I am trying to inverse Laplace transform of $\frac{\sqrt{1+s}}{\sqrt{s}+a}$ where a is a complex constant. Here are the three facts I get:
$$ \mathcal{L}_{s}^{-1}\left[\frac{1}{a+k s^{\alpha}}\right](t)=\frac{t^{-1+\alpha} E_{\alpha, \alpha}\left(-\frac{a t^{\alpha}}{k}\right)}{k} $$ where $E_{\alpha, \alpha}\left(-\frac{a t^{\alpha}}{k}\right)$ is the generalized Mittag-Leffler function.
$$ \mathcal{L}_{s}^{-1}\left[\sqrt{s+a}\right](t) = -\frac{e^{-a t}}{2 \sqrt{\pi t^{3}}} $$
$$ \mathcal{L}^{-1}[\sqrt{1+2 a / s}-1](t)=a e^{-a t}\left(I_{0}(a t)+I_{1}(a t)\right) $$ where $I_{\nu}$ is the modified bessel function of first kind.

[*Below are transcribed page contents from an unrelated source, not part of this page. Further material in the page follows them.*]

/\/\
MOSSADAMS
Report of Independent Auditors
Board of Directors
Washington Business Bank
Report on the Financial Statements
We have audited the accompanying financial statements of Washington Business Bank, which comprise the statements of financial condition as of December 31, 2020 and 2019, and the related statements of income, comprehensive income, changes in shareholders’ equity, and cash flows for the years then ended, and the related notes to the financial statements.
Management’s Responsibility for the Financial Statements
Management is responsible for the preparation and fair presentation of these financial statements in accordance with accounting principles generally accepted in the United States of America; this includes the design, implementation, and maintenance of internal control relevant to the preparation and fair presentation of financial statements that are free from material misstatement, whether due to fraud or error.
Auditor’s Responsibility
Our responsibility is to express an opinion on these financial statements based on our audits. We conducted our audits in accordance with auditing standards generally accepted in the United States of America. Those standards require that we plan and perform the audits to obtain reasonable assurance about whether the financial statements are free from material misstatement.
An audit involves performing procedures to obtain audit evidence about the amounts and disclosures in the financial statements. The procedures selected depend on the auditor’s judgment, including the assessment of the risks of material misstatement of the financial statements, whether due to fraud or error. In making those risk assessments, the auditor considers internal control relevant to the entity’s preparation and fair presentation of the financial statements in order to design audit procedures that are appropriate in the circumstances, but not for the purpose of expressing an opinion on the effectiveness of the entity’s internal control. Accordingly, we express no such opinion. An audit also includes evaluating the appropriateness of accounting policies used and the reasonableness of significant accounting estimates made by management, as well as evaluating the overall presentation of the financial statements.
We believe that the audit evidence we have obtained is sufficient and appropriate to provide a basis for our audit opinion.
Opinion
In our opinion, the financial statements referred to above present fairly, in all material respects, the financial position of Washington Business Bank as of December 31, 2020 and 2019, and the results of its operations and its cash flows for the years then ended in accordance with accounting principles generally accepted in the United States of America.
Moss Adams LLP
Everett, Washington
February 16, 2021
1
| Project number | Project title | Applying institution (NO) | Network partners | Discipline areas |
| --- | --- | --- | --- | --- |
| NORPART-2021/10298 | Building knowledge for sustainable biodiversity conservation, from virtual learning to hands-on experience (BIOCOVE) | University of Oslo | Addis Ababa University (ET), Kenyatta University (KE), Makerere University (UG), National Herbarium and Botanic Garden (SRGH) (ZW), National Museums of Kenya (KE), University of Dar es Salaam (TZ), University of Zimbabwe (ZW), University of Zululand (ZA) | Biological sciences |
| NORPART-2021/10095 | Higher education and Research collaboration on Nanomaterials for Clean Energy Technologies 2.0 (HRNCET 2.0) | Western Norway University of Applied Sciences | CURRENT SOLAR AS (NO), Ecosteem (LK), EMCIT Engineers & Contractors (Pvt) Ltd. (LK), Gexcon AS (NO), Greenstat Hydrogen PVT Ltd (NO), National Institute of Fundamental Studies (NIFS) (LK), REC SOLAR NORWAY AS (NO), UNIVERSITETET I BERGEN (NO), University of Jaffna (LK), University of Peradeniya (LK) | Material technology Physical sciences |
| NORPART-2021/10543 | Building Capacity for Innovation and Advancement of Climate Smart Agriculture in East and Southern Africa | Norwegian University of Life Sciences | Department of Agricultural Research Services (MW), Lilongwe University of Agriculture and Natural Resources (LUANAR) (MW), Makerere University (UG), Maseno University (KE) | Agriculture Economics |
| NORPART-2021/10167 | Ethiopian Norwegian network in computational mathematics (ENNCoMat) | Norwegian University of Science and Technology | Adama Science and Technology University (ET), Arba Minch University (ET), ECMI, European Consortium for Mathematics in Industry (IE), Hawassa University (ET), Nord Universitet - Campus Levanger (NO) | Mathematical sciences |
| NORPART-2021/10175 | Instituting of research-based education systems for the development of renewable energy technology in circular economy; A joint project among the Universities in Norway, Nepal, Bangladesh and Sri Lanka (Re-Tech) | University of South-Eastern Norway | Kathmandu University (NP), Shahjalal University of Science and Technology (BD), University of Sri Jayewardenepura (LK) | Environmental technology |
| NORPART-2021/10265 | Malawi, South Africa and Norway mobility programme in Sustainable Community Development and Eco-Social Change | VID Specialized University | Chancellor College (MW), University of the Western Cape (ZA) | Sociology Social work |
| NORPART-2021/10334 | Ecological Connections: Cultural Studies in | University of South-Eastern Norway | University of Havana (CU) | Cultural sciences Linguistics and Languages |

I do not know how to use these identities to do this $\frac{\sqrt{1+s}}{\sqrt{s}+a}$? Can someone help me? thank you!
If $a=0$ you can use $(3)$ on $\sqrt{1+1/s}-1+1$. Otherwise you can try to use convolution theorem along with $(1)$ and $(2)$ on $\frac{1}{2a}(\sqrt{s+1})(\dfrac{1}{\dfrac{1}{2a}\sqrt{s}+\dfrac{1}{2}})$. However, I'm not sure how to evaluate the resulting integral. I'm stuck at evaluating the definite integral of the function in $(2)$, but there might be some complex analysis techniques that can solve this.